According to the Microsoft Identity and Access Administrator (SC-300) official study guide and Microsoft Learn module “Implement and manage user risk policies”, the scenario where “users must be forced to change their password if there is a probability that their identity was compromised” directly maps to the Azure AD Identity Protection “User risk policy.”
In Azure AD Identity Protection, user risk represents the likelihood that an account’s credentials have been compromised. When Azure AD detects a high user risk (for example, leaked credentials, atypical sign-in behavior, or sign-ins from unfamiliar locations), the User Risk Policy can be configured to automatically block access or require the user to reset their password upon the next sign-in.
Before a user can reset their password or complete remediation, they must have a registered authentication method (for password reset and MFA).
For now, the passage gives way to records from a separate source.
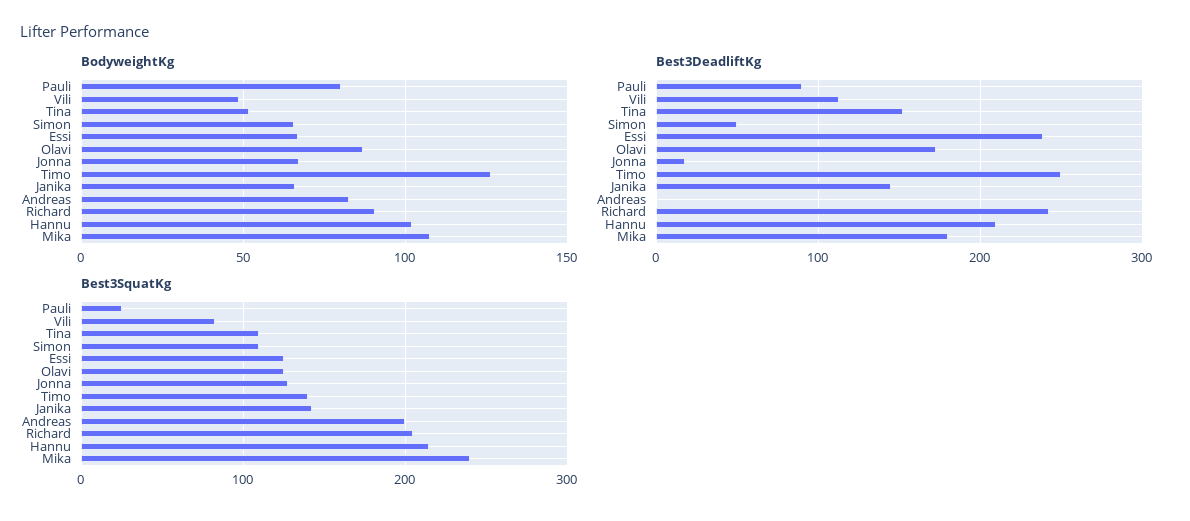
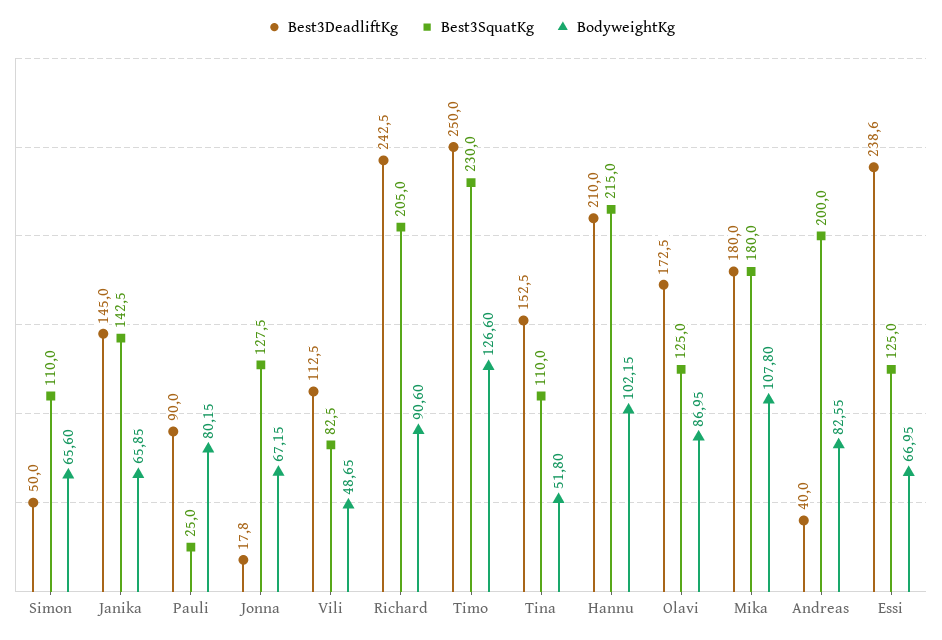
Best3DeadliftKg, Andreas: 0 -> 40
Best3SquatKg, Timo: 140 -> 230
Best3SquatKg, Mika: 240 -> 180

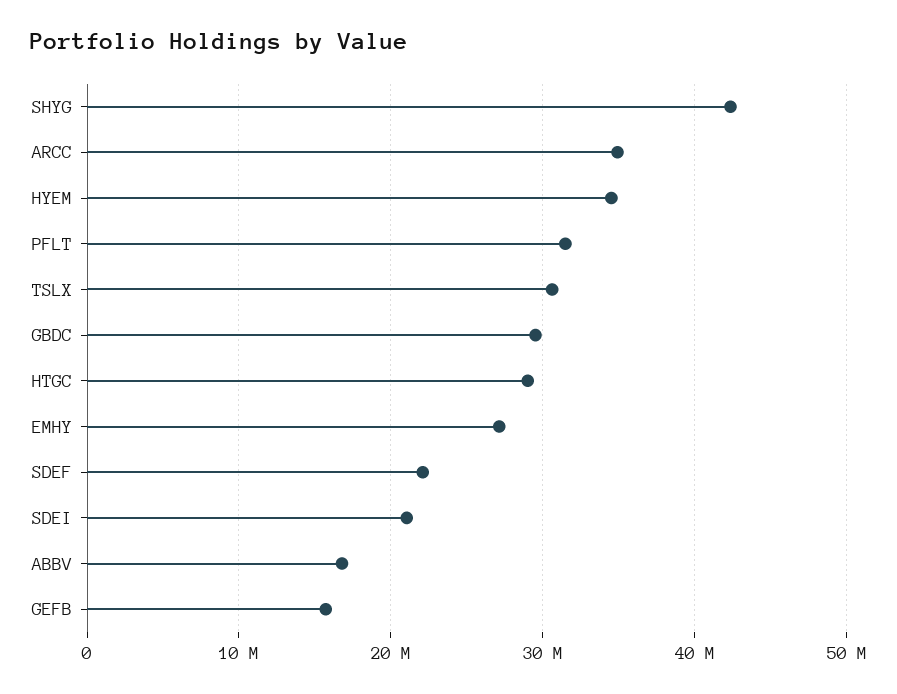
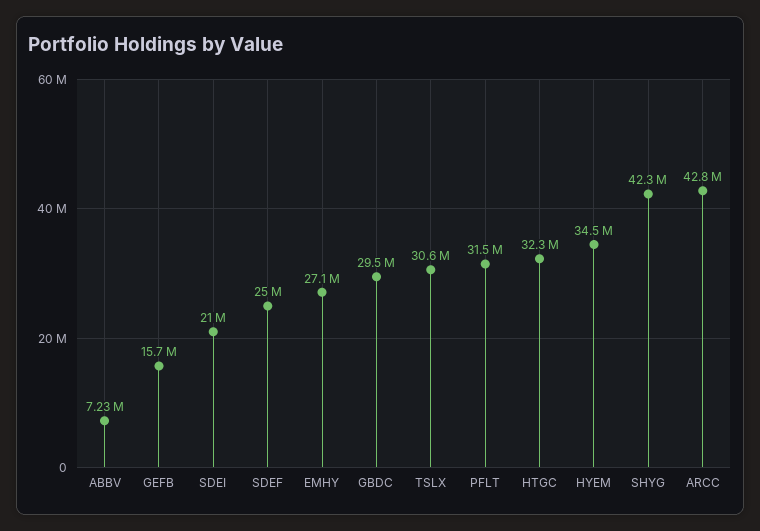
ARCC: 35000000 -> 42800000
HTGC: 29000000 -> 32300000
SDEF: 22000000 -> 25000000
ABBV: 17000000 -> 7230000

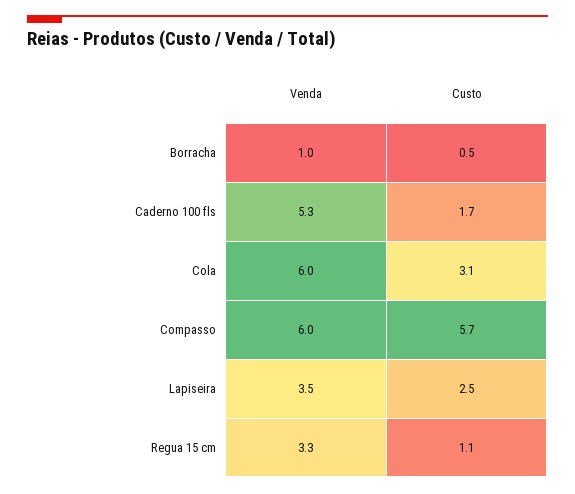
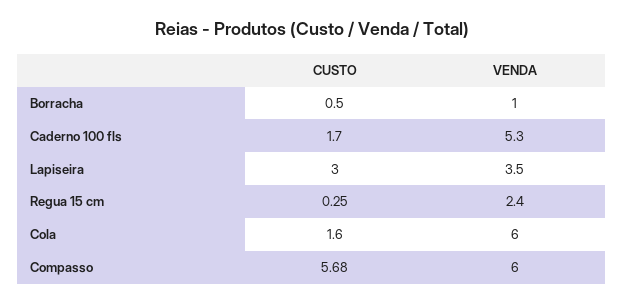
Custo, Cola: 3.1 -> 1.6
Custo, Lapiseira: 2.5 -> 3
Venda, Regua 15 cm: 3.3 -> 2.4
Custo, Regua 15 cm: 1.1 -> 0.25

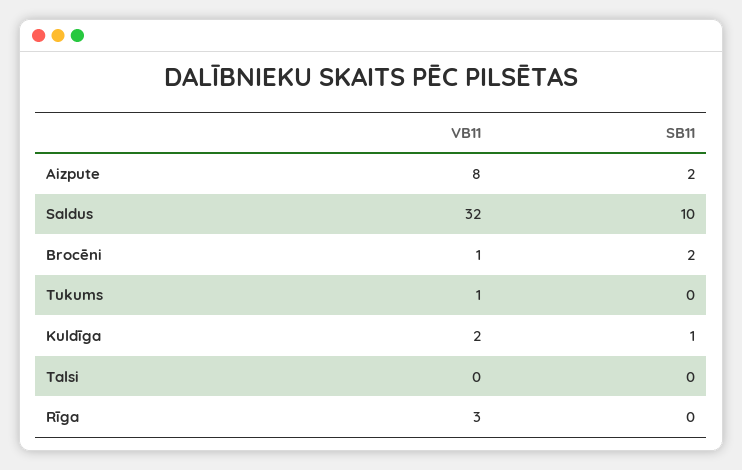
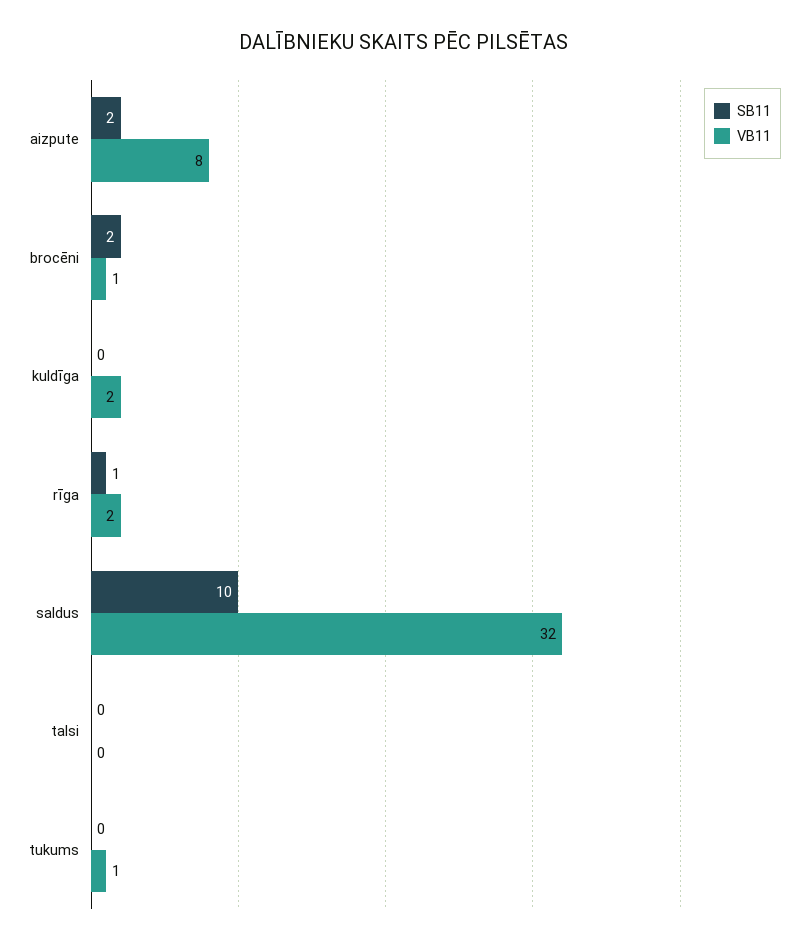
SB11, Kuldīga: 1 -> 0
VB11, Rīga: 3 -> 2
SB11, Rīga: 0 -> 1

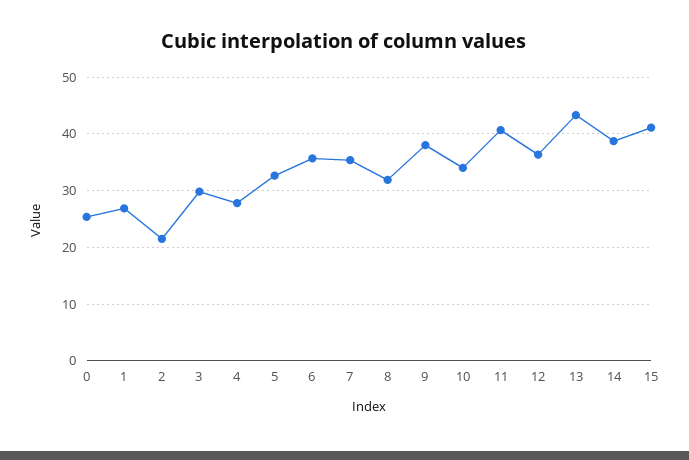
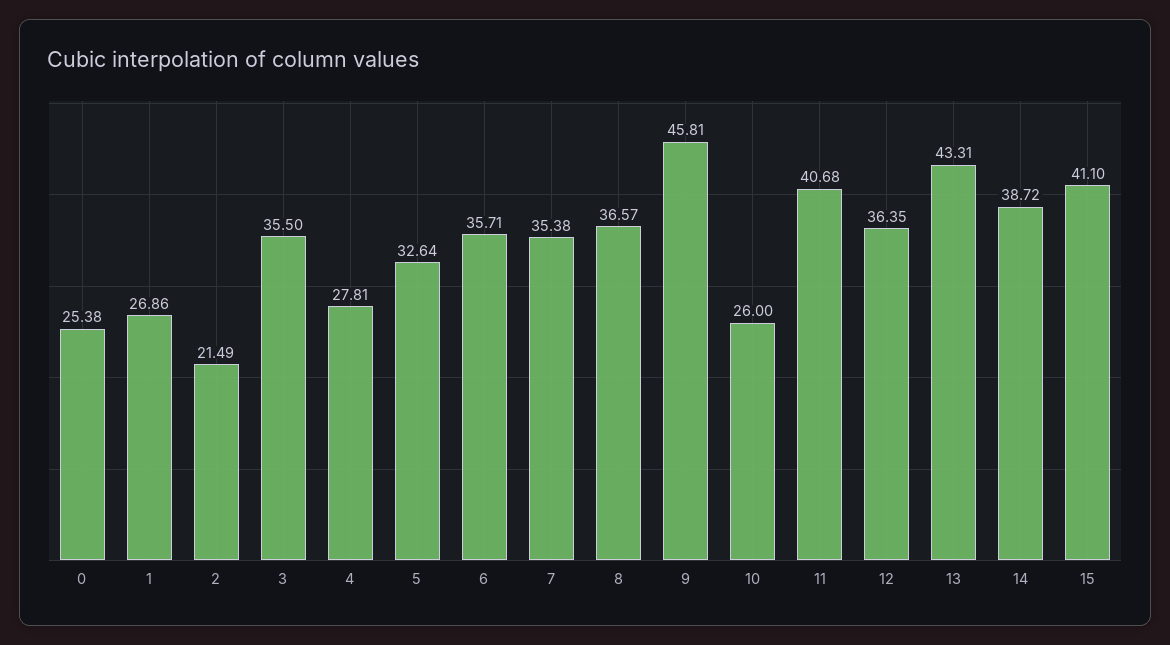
3: 30 -> 35.5
8: 32 -> 36.57
9: 38 -> 45.81
10: 34 -> 26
Therefore, users must first register for multi-factor authentication (MFA) — this registration enables the authentication methods (like phone number or authenticator app) that are also used during password reset verification.
The SC-300 documentation specifically highlights:
“To enforce a password change when a user’s identity risk is high, the user must be registered for MFA, and a user risk policy must be configured to require password change.”
Thus, the correct configuration is:
Users must first register for MFA — to ensure they have verified methods available.
Configure a user risk policy — to automatically trigger password reset upon detection of compromised credentials.
Correct Answers:
Users must first: Register for multi-factor authentication (MFA).
You must configure: A user risk policy.